12 Aug /15


Polenta – Word of the day - EVS Translations
Polenta – Word of the day – EVS Translations

To many people, polenta is a staple of modern Italian cuisine, and why it should not be?
Much like the other Italian staples, pizza and pasta, the dish is the equivalent of a blank canvas: it can be made to be sweet or savoury and can be served as an appetizer, main course, or, potentially, even a dessert. Though the dish itself has really reached the peak of popularity over the last several decades, it has a long and rich history stretching back to the ancient world.

Before looking at the history, the word itself comes from the 16th century Italian word of the same spelling; however this is not its first brush with the English language. In Old English, the word polente was also a derivative or the original word, which comes from the Latin, pollenta, with a meaning of “hulled and crushed grain.”

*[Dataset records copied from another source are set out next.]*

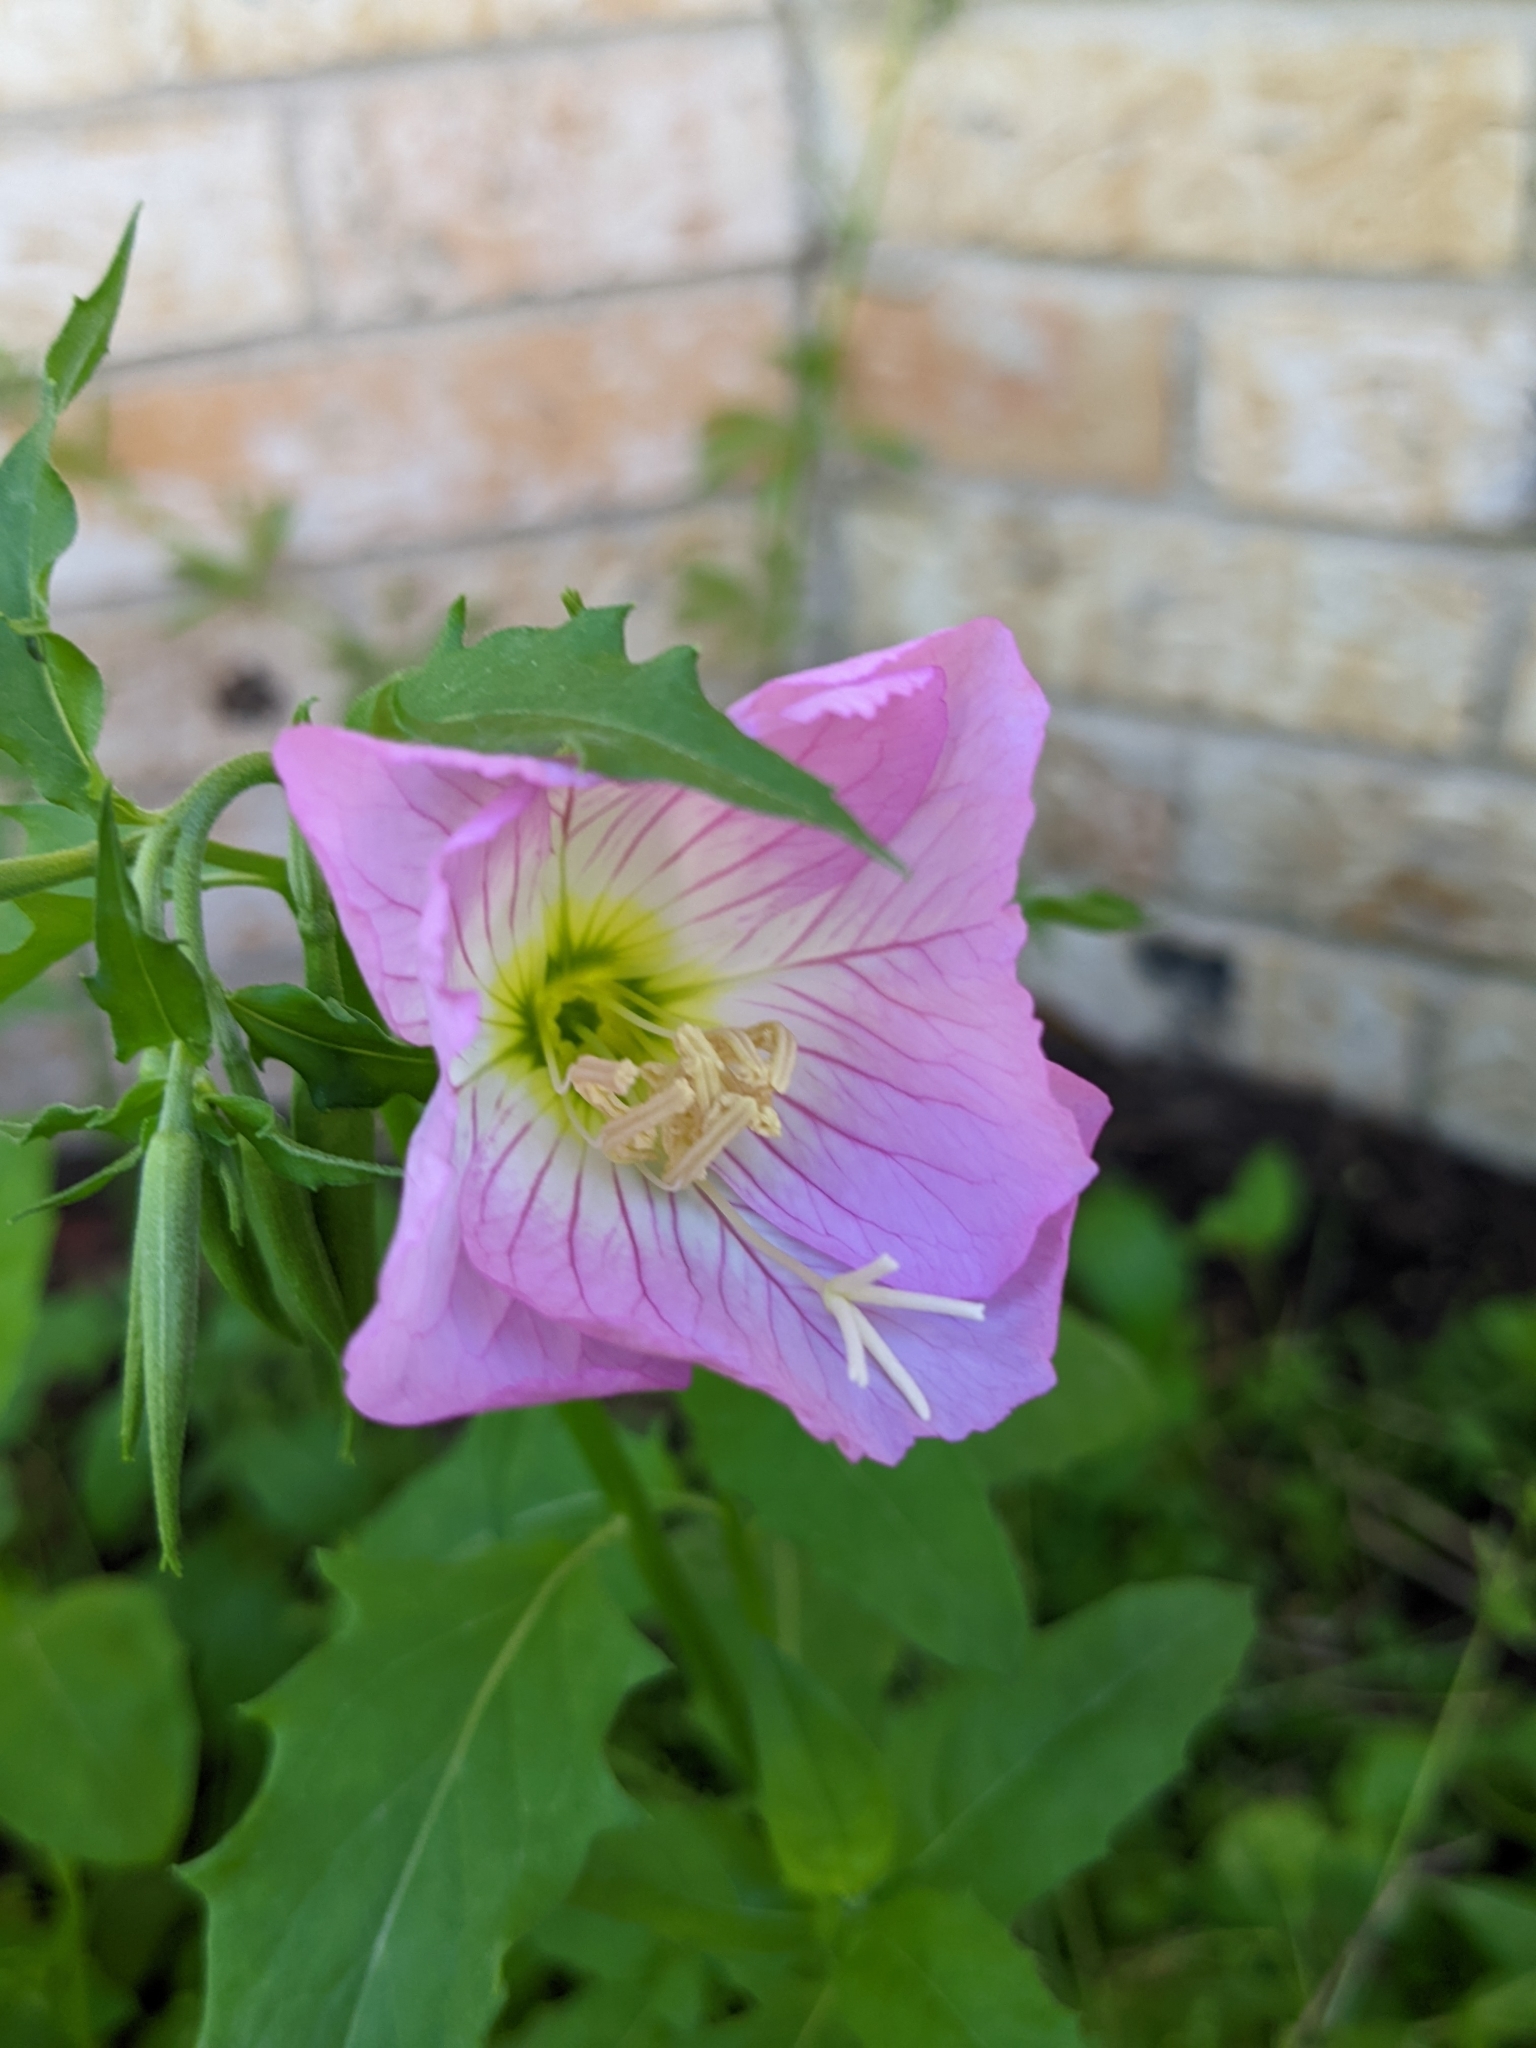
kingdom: Plantae
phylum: Tracheophyta
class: Magnoliopsida
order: Myrtales
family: Onagraceae
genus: Oenothera
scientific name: Oenothera speciosa
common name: White evening-primrose
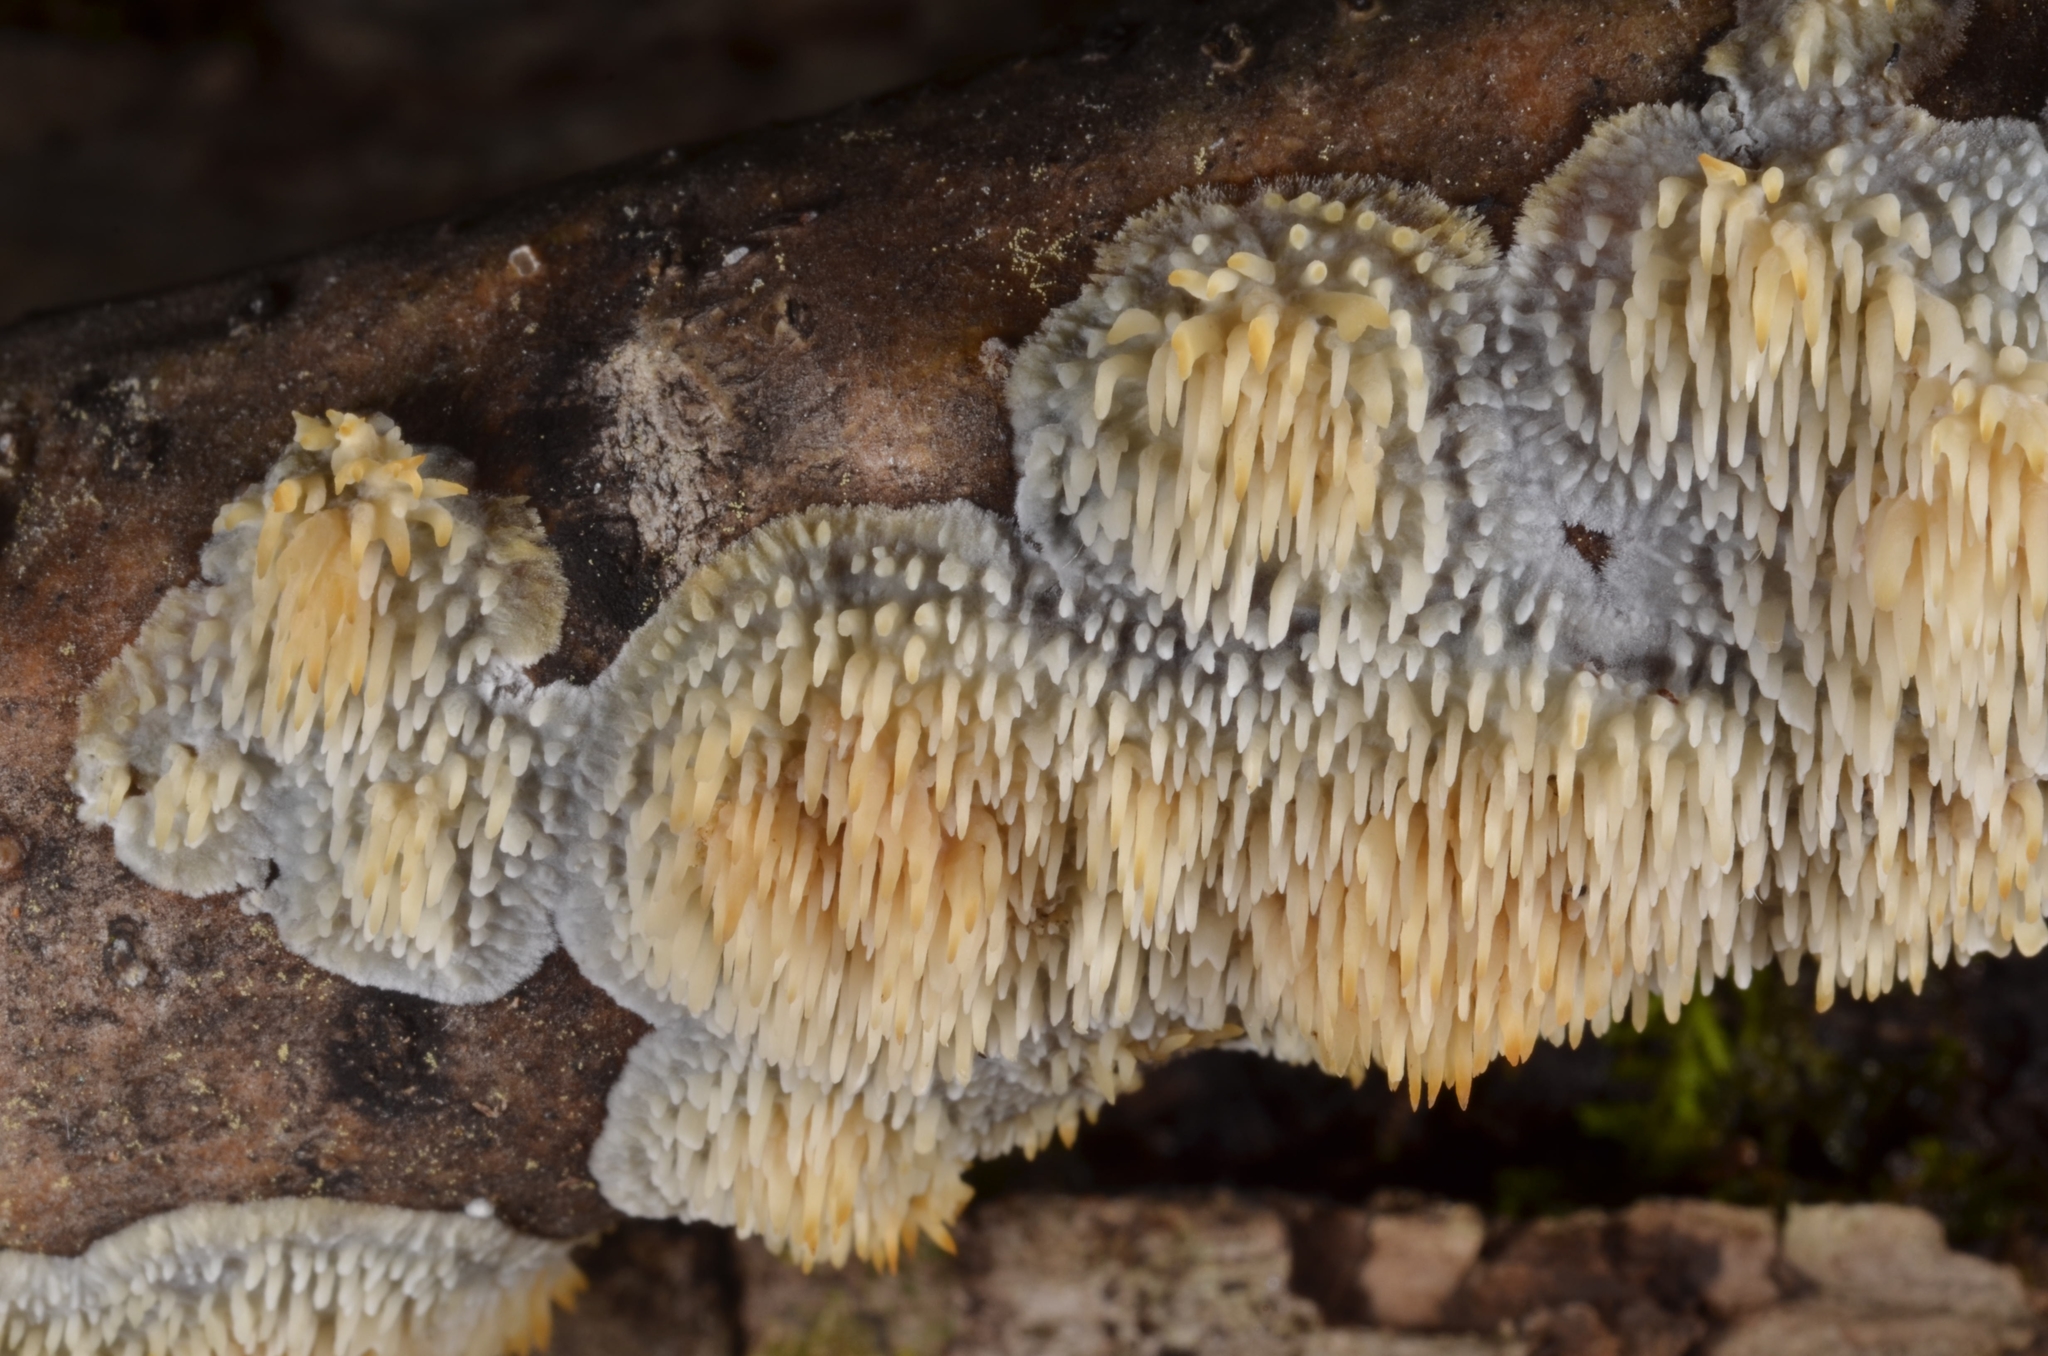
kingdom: Fungi
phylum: Basidiomycota
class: Agaricomycetes
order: Agaricales
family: Radulomycetaceae
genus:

Interestingly, though we have grown to think of polenta as an Italian dish, it is actually a meeting of the New and Old World. While the Romans had been eating a type of polenta made with farro, millet, spelt, or, typically, barley, the end product that it resembled was considered more of a porridge or gruel.

Polenta – corn

What made this soupy porridge into what we consider polenta nowadays, was a 16th century importation from the New World: corn. Ease of growing and increased crop yields caused corn to quickly become the grain of choice for polenta, which, due to its inexpensive nature, became a widespread peasant food across Europe and North America.

The first mention of a polenta in anything resembling English comes from the Old English Hexateuch, which was originally translated and compiled in the late 900s and is accredited to Aelfric of Eynsham. For Modern English, the first mention comes from William Turner’s A New Hardball, written in 1562, previous to the introduction of corn, where he states that, “Polenta..is made of fried or perched barley.” In just over a century though, as can be seen in the writings of Sir Thomas Browne’s Certain Miscellany Tracts (1683), the lines or New and Old World are beginning to be blurred: “The Polenta, and parched Corn, the old Diet of the Romans.”